Amherst Farmers’ Market ‘puts a face to the farmer’

By Brendan Deady

Amanda Creegan/Daily Collegian
(Amanda Creegan/Daily Collegian)

Tammy Ryan looked over the Amherst Commons at the farmer’s market she helped coordinate. The vendors, with whom she had helped organize the event, were manning their tents a few feet away. To her left, John Houle of Chicopee bellowed out a raspy rendition of “Bad Leroy Brown” on a stage to an audience from the Stavros Center for Independent Living.

“Come on, how many reasons do you need [to come here]?” Ryan said. “All I know is that this is the place to be on Saturdays in Amherst.”

Ryan works with an Amherst Farmers’ Market Committee consisting of eight local producers to organize the event for 32 Saturdays in a row from April to November. On Sep. 19, Ryan took a break to look over another successful event.

Every Saturday, local farmers set up their tents from 8 a.m. to 3 p.m. on the town common. They stock tables covered in red checkered cloth with barrels and bins of organic produce. Little dishes hold samples of cheese, hard ciders, syrups and wine.

Mark Fellows came to represent his dairy farm, Chase Hill, based in Warwick. His face was calm, and he spoke in short, quiet bursts.

“Coming here puts a face to the farmer, to the person who puts an immense amount of effort and skill into feeding your family,” Fellows said.

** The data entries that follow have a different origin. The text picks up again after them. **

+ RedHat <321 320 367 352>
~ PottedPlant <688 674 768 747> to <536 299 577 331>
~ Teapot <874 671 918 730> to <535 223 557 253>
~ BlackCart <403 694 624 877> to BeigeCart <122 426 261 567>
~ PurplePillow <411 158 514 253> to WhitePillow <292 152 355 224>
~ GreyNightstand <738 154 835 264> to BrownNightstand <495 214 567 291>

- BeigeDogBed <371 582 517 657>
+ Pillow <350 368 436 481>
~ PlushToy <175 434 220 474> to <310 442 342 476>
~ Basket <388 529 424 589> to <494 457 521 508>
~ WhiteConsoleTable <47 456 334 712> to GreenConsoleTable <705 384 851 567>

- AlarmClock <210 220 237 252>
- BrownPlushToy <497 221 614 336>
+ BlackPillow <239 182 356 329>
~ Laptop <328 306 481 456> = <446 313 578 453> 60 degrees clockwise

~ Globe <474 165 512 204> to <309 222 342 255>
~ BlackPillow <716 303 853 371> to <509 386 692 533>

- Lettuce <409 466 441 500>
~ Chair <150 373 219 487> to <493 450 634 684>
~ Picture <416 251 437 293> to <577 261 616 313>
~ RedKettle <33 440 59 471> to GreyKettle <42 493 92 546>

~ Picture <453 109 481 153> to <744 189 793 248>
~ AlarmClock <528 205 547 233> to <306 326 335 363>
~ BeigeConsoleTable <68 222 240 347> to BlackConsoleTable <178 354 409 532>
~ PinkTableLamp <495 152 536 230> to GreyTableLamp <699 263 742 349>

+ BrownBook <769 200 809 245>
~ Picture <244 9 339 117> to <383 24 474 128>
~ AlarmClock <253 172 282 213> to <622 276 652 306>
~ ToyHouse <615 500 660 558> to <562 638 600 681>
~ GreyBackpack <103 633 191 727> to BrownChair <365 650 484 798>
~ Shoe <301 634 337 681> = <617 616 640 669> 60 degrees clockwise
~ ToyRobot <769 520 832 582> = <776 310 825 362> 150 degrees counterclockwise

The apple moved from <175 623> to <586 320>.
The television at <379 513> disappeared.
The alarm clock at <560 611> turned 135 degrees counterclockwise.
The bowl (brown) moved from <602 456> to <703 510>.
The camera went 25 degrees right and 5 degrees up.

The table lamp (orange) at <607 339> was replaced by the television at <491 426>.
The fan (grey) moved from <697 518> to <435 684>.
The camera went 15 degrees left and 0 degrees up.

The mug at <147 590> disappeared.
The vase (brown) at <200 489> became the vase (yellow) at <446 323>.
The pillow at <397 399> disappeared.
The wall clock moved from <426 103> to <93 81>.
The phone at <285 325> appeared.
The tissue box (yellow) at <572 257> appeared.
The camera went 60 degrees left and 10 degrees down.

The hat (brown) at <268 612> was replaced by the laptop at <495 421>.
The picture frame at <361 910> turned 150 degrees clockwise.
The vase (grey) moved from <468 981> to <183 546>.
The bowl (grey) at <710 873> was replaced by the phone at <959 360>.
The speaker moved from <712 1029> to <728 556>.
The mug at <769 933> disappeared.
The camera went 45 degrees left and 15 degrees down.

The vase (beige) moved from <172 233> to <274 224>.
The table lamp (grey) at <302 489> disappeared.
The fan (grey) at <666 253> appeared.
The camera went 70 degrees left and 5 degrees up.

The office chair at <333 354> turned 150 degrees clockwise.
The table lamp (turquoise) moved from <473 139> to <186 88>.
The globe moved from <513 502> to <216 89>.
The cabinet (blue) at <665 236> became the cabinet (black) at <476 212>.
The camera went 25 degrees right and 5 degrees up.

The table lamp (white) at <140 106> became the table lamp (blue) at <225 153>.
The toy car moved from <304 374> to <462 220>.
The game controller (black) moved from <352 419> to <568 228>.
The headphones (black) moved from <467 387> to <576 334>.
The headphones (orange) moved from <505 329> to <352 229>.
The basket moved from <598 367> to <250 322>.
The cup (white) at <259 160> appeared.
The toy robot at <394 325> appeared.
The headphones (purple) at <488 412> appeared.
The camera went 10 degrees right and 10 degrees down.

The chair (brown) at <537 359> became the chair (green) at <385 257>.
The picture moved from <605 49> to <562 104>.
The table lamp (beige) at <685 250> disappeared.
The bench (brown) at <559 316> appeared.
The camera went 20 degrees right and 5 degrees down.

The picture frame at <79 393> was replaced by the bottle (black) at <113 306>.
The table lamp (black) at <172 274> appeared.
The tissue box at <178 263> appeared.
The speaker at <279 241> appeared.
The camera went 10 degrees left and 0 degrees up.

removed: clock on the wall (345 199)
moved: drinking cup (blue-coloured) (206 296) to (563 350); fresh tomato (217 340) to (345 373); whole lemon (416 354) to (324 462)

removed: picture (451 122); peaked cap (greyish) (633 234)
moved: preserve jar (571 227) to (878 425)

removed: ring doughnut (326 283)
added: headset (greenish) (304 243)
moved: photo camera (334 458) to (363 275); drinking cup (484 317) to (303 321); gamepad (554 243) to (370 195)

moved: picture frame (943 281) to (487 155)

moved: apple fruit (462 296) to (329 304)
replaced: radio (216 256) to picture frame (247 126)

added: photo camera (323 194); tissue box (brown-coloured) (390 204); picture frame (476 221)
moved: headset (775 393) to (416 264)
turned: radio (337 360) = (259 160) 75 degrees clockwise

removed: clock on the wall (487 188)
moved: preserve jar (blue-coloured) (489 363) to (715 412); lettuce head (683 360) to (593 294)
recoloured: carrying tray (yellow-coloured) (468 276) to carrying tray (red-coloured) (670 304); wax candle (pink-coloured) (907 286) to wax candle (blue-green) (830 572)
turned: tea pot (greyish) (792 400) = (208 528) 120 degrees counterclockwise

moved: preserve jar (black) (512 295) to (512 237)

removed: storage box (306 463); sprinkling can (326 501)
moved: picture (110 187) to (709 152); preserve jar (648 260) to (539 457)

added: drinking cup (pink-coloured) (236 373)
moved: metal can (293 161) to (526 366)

Three small bowls on the table before him held the last small cubes of blue and cheddar cheese samples.

A sign to his right offered organic grass-fed veal, pork and beef by the pound. A line underneath written in chalk encouraged shoppers to ask about bones, organs and fatback.

“People who boil fatback and use the oil to cook with, think it’s healthier than olive oil, Fellows said. “I think that’s why people come here, we’re the experts. This is our life work.”

A few stations down, Simple Gifts Farms had its tent set up. A few shoppers eyed through a Technicolor collection of fresh produce, picking and squeezing. A cardboard box held a batch of tomatoes.

Some bore deep scars on their skins, their shape never quite a perfect sphere but the random results of unfettered growth.

A banner hung above, explaining that all the carrots, cabbage, corn, yellow onions, eggplant, squash and rhubarb displayed under the tent was certified organic.

The collection of customers reflected the range of their options. Students, senior citizens and children of all races smiled, prodded, purchased and conversed with the vendors.

“The food here is just better quality,” Ryan said. “And this is a community. You’re buying food with your neighbors from farms less than 20 miles away.”

Across the cement aisle stood Keith Fowler, the main proprietor of Little Pond Flower Farm, surrounded by colorful bouquets of dahlias. Fowler, who has grown dahlias for almost 30 years, quickly pointed out that his name is an anagram for flowers.

He walked among the flowers of varying size and color and rattled off some of the names of the more than 50 varieties he grows.

“This one’s pink princess, this one marble ball,” Fowler said.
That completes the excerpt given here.